其の⑤…ここで70年前にあったこと。
北マリアナ政府が定めた正式名称は現地チャモロ語のプンタンサバネタだが、世界ではバンザイクリフの名称で通っている。帽子などあっという間に飛ばされそうな強い風の中で海を見下ろしガイドのテレサさんの説明を聞く。
1994年の米軍の上陸で北方に逃れてきた日本兵や民間人の約一万人が80メートルの断崖を海をめがけて飛び込み、その時に『天皇陛下万歳』と叫んだためにバンザイクリフとよばれるようになったそうだ。

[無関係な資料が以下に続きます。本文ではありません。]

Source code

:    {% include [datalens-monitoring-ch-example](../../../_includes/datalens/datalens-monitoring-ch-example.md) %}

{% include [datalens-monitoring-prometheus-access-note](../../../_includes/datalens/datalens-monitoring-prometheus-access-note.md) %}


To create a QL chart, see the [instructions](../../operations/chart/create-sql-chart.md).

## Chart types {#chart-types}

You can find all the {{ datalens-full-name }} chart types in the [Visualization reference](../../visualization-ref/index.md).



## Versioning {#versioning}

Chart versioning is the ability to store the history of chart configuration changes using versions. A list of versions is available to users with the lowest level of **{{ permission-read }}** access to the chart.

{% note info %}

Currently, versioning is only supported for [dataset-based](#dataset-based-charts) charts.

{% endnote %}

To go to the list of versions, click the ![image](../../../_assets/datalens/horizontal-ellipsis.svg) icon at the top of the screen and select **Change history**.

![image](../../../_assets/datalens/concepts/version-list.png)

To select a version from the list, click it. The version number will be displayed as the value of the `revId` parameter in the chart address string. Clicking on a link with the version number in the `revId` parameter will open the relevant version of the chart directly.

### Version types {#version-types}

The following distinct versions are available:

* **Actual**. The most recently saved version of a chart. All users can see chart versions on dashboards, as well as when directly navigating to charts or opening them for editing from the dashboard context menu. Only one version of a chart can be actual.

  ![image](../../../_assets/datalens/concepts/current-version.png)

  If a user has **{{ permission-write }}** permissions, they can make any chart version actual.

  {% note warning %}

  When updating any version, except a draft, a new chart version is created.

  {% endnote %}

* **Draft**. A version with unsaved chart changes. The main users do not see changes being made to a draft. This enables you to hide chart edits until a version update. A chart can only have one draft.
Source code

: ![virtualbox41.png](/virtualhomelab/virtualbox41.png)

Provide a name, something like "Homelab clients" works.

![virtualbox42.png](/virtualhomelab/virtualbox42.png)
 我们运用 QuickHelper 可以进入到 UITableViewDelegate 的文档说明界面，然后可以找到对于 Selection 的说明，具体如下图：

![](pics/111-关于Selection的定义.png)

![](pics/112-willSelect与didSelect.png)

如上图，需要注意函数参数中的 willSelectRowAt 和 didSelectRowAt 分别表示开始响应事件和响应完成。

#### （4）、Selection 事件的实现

通説によると日本人たちは降伏をいやがり自決をしたとあるが、帰国後調べてみると米軍の惨殺から逃れるために海に飛び込むしかなかったという手記なども残されている。どんな歴史にも表があり裏があり、事実は70年という歳月の中に埋もれてしまっている。
石碑が並ぶ平和公園の美しさと過去の悲劇を結びつけるには想像力を必要とする。これまでサイパンなど南の島で多くの日本兵が亡くなったことは知っていたが、民間人の多くも命を落としていたことは今回の旅で知った。そんな知らなかったことをこれからいくつも知ることになる。波打ち付ける紺碧の海のその先には故郷日本があり…合掌。
こうして『サイパン1日観光&ショッピングツアー』という何とも軽いタイトルのバスツアーはしょっぱなからヘビーなストレートで始まったのだ。